• Supplied information:
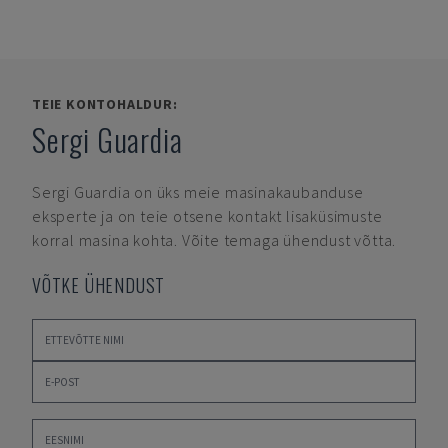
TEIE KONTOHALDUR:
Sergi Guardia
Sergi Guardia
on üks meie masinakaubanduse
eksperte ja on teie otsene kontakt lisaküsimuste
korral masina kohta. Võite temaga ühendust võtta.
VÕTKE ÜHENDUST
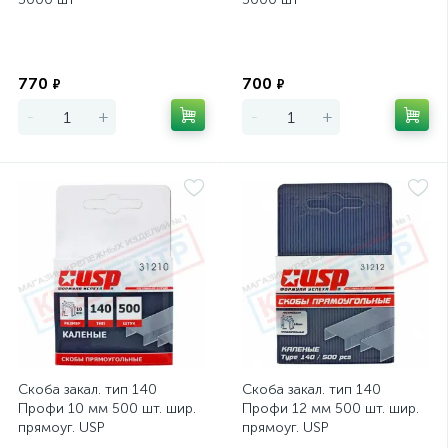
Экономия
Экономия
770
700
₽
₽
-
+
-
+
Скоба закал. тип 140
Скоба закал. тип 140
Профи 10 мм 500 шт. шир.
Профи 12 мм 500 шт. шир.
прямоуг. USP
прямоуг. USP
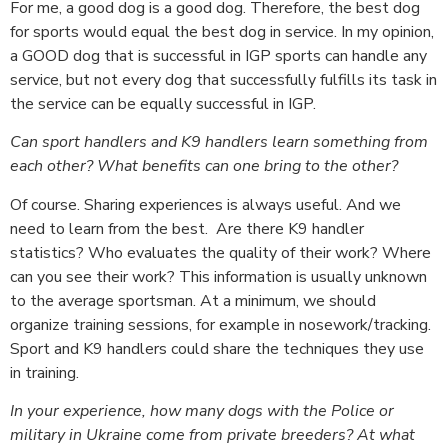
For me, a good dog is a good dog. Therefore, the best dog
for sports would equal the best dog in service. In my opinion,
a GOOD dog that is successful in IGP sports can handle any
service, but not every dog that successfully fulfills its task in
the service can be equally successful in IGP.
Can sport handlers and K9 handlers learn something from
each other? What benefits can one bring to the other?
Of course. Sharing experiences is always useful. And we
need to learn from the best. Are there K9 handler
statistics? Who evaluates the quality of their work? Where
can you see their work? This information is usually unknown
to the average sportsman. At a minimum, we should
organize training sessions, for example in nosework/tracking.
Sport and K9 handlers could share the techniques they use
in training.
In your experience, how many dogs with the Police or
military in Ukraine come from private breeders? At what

• What to do:
Render every line of text in the listing above as a JSON list of strings, one string per line, leaving out blank lines and the pictures.

• Completed exercise:
[
  "TEIE KONTOHALDUR:",
  "Sergi Guardia",
  "Sergi Guardia",
  "on üks meie masinakaubanduse",
  "eksperte ja on teie otsene kontakt lisaküsimuste",
  "korral masina kohta. Võite temaga ühendust võtta.",
  "VÕTKE ÜHENDUST",
  "Экономия",
  "Экономия",
  "770",
  "700",
  "₽",
  "₽",
  "-",
  "+",
  "-",
  "+",
  "Скоба закал. тип 140",
  "Скоба закал. тип 140",
  "Профи 10 мм 500 шт. шир.",
  "Профи 12 мм 500 шт. шир.",
  "прямоуг. USP",
  "прямоуг. USP",
  "For me, a good dog is a good dog. Therefore, the best dog",
  "for sports would equal the best dog in service. In my opinion,",
  "a GOOD dog that is successful in IGP sports can handle any",
  "service, but not every dog that successfully fulfills its task in",
  "the service can be equally successful in IGP.",
  "Can sport handlers and K9 handlers learn something from",
  "each other? What benefits can one bring to the other?",
  "Of course. Sharing experiences is always useful. And we",
  "need to learn from the best. Are there K9 handler",
  "statistics? Who evaluates the quality of their work? Where",
  "can you see their work? This information is usually unknown",
  "to the average sportsman. At a minimum, we should",
  "organize training sessions, for example in nosework/tracking.",
  "Sport and K9 handlers could share the techniques they use",
  "in training.",
  "In your experience, how many dogs with the Police or",
  "military in Ukraine come from private breeders? At what"
]